[DOCUMENT TEXT]

2 Replies Latest reply on Jun 16, 2010 8:22 AM by 766393

    Insert several millions of triples : which solution is the fastest ?

    766393
      Hi,

      Here is my context :
      - I need to populate a model regularly (contains about 20 000 000 triples)
      - The triples are created in about a hundred steps, each step creating between a few thousands and half a million triples
      - Several steps contain the same triples, but I cannot find out about these intersections in advance.
      - Going through all steps with an in-memory Jena model and addInBulk-ing at the end is impossible due to memory usage.

      Here are the solutions I tested :
      - going through all steps and running addInBulk each time (very slow)
      - going through blocks of steps and running addInBulk a few times. (better, but getting slower and slower towards the end. The last addInBulk runs at ~1000 triples/s while the first one was running at ~4000 triples/s - probably due to uniqueness constraints ?)

      Would you know a faster way to insert all of these ?
      (a way to disable the uniqueness constraint and run it at the end / another way to insert (via files ?) / anything ?)

      Thanks

      Regards

      Julien
        • 1. Re: Insert several millions of triples : which solution is the fastest ?
          715399
          Hi Julien,


          In order to improve loading speed, you might want to drop the application table index before loading:

          GraphOracleSem.dropApplicationTableIndex() ,

          and rebuild it later with GraphOracleSem.rebuildApplicationTableIndex()

[/DOCUMENT TEXT]

**WHAT TO WORK ON:**
Pick up the forum thread about inserting millions of triples after its last line and continue writing it.

[DATASET CONTENT]

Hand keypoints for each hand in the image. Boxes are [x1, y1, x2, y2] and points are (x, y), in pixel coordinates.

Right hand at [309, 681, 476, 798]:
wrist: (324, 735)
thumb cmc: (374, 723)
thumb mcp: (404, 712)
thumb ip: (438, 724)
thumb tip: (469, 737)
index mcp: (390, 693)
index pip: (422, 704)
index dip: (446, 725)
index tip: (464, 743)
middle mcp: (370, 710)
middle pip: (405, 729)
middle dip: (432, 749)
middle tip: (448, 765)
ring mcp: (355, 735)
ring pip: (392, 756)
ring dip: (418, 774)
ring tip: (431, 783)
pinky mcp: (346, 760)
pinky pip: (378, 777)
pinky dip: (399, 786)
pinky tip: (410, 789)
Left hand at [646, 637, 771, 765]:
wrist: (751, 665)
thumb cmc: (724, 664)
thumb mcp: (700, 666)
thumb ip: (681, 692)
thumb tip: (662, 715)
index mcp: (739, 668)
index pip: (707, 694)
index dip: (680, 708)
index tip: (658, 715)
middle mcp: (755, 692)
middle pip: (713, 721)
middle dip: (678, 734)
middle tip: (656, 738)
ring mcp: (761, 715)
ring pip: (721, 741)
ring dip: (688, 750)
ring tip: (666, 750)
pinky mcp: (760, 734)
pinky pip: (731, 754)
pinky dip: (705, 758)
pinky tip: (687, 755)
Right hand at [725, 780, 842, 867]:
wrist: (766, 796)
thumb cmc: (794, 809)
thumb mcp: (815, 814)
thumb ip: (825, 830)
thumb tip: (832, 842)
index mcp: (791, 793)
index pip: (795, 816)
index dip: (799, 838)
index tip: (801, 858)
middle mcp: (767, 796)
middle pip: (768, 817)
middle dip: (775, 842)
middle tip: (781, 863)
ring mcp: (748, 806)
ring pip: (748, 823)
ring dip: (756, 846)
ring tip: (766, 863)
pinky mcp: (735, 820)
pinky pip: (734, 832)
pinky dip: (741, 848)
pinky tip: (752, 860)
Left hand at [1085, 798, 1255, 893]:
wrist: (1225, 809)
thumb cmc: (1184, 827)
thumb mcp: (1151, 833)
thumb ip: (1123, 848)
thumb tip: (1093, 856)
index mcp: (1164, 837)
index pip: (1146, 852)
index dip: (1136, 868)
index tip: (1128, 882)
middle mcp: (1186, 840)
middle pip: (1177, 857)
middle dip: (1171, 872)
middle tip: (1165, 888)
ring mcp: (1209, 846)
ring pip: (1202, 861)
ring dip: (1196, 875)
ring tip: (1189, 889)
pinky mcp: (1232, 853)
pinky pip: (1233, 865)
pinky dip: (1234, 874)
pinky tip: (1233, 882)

[/DATASET CONTENT]
[DATASET CONTENT]

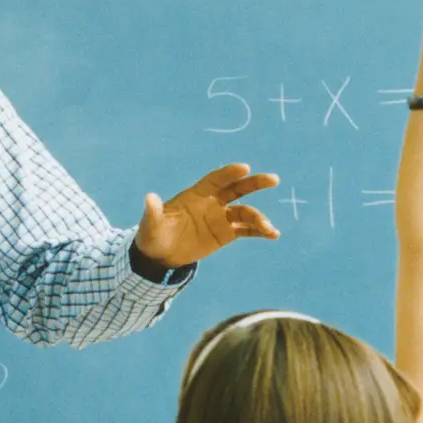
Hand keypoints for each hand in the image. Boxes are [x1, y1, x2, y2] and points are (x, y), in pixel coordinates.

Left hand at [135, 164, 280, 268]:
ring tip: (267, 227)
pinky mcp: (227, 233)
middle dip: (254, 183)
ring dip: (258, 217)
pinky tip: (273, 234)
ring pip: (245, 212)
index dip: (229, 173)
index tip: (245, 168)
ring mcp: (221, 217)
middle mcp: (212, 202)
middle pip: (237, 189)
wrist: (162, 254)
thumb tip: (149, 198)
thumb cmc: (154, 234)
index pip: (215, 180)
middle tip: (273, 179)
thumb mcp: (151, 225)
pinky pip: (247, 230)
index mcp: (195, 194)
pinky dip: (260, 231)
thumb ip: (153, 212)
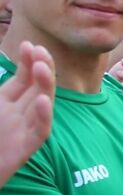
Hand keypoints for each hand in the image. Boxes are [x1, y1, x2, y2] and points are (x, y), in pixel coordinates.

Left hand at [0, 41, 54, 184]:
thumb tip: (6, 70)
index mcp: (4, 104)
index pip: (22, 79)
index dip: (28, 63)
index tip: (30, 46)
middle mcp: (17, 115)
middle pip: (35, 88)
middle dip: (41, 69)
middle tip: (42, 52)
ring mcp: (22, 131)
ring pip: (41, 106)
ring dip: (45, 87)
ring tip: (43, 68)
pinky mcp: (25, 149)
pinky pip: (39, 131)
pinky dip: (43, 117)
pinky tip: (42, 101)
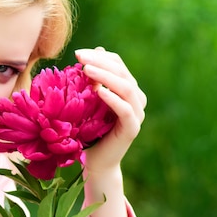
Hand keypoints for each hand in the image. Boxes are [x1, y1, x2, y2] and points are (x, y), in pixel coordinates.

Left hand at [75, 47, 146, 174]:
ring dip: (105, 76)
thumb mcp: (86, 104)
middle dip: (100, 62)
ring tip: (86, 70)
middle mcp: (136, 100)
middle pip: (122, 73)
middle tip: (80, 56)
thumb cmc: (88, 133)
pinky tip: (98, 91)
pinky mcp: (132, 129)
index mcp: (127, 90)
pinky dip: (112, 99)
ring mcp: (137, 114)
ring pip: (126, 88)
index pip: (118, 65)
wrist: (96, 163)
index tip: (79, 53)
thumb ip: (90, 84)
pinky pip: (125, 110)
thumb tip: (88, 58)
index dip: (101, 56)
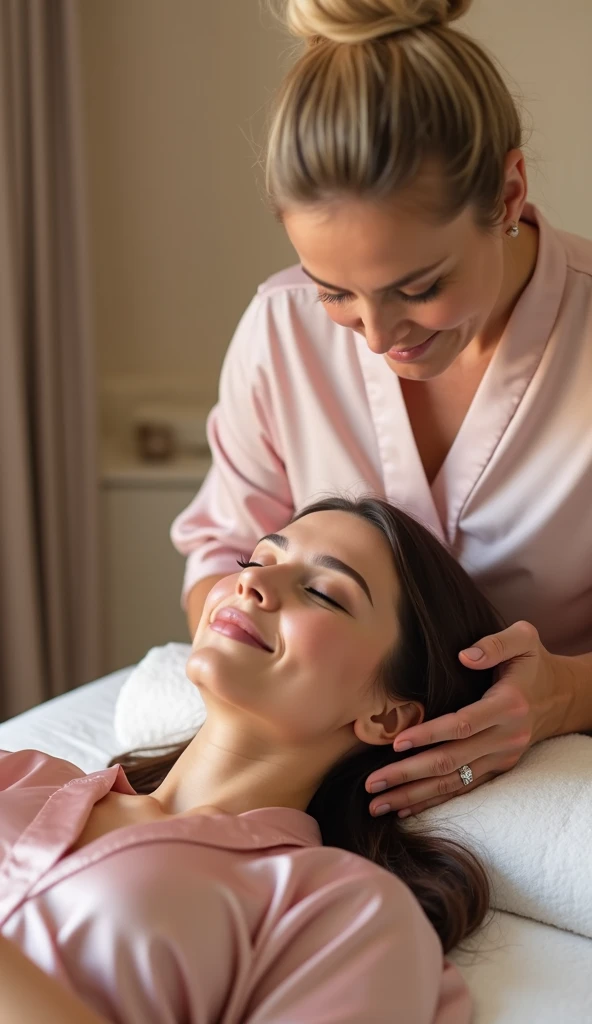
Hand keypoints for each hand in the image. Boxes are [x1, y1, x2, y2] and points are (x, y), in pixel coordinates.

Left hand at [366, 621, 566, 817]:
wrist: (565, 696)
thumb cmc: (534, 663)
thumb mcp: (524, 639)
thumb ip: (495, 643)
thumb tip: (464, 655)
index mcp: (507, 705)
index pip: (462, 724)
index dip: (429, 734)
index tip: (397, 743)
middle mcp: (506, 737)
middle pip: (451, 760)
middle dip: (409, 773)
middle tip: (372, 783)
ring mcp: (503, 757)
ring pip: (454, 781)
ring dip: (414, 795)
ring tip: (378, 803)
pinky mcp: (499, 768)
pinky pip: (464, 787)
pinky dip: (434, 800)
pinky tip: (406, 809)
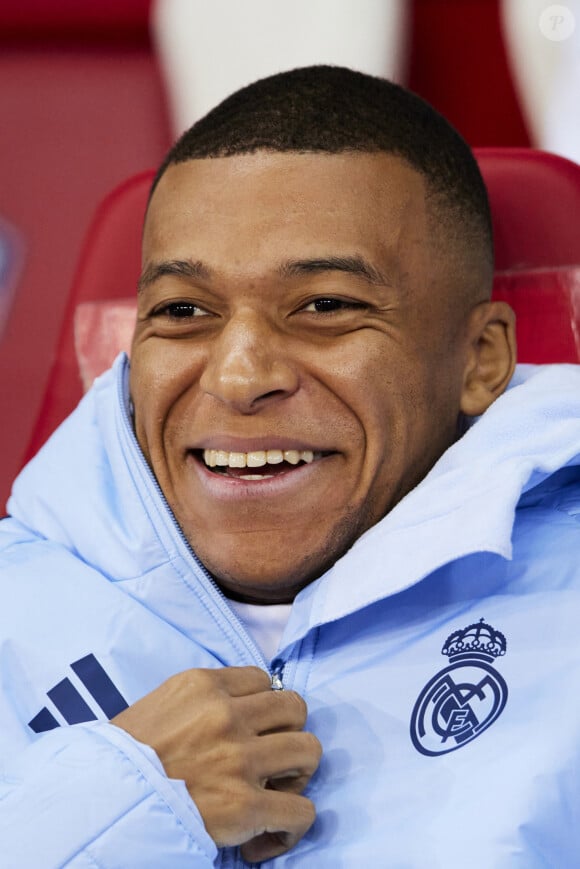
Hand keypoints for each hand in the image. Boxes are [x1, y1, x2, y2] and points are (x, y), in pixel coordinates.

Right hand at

[/DATASET CONTENT]
[DATASET CONTENT]

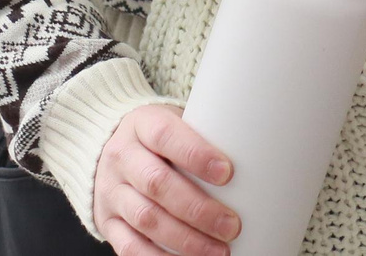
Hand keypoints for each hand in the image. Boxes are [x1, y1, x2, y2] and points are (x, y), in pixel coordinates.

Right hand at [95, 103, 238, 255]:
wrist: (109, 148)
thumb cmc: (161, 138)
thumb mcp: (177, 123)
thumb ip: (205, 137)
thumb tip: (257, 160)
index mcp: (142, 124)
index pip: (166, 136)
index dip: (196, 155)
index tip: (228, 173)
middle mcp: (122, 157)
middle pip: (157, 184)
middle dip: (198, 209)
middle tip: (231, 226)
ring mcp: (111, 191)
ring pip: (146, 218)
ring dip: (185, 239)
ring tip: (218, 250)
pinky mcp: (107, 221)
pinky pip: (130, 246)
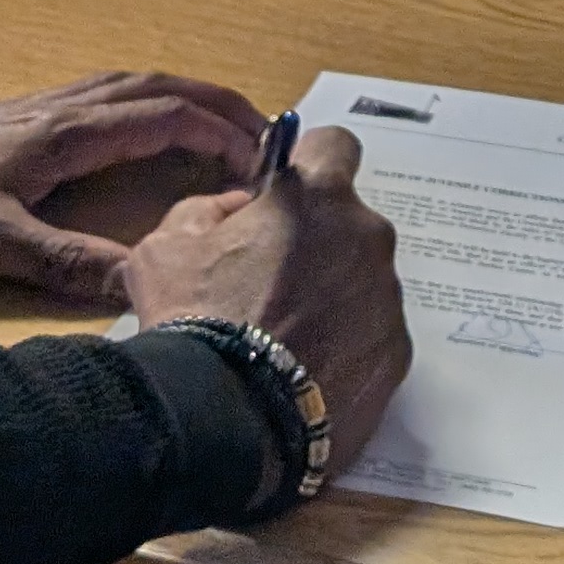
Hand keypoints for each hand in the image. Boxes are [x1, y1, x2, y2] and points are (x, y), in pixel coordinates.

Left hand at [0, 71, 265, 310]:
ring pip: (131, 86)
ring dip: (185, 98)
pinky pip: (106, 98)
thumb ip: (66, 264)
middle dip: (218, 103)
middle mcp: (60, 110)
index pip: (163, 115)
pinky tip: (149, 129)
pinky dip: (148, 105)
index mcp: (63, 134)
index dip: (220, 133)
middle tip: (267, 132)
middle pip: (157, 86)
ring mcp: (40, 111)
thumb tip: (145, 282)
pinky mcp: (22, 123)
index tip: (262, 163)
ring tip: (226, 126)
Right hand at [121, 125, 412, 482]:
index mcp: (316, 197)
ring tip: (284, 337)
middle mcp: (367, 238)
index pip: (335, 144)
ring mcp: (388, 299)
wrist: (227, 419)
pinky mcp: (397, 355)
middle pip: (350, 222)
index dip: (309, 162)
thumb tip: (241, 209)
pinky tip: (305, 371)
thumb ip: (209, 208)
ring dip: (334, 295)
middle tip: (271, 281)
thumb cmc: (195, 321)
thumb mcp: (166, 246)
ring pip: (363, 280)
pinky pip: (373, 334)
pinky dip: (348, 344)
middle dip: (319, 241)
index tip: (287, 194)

[/DATASET CONTENT]

**EXPECTED ANSWER:**
          Vlad
          • 2. Re: Insert several millions of triples : which solution is the fastest ?
            766393
            Thanks.

            Here are the results (the numbers I gave in my first post were apparently wrong, sorry).

            Is this the kind of improvement you were expecting ? It seems quite faint.

            When I did not drop the index :
            - 1st insert : 1896st/s (~4.5M triples)
            - 2nd insert : 1901st/s (~2.5M triples)
            - ...
            - last insert : 900st/s (~1M triples)

            Using your advice (dropping app table index) :
            - 1st insert : 2030st/s (~4M triples)
            - 2nd insert : 2300st/s (~2.5M triples)
            - ...
            - last insert : 1000st/s (~1M triples)

            By the way, are there statistics / benchmarks / etc regarding Oracle Semantic Technologies ?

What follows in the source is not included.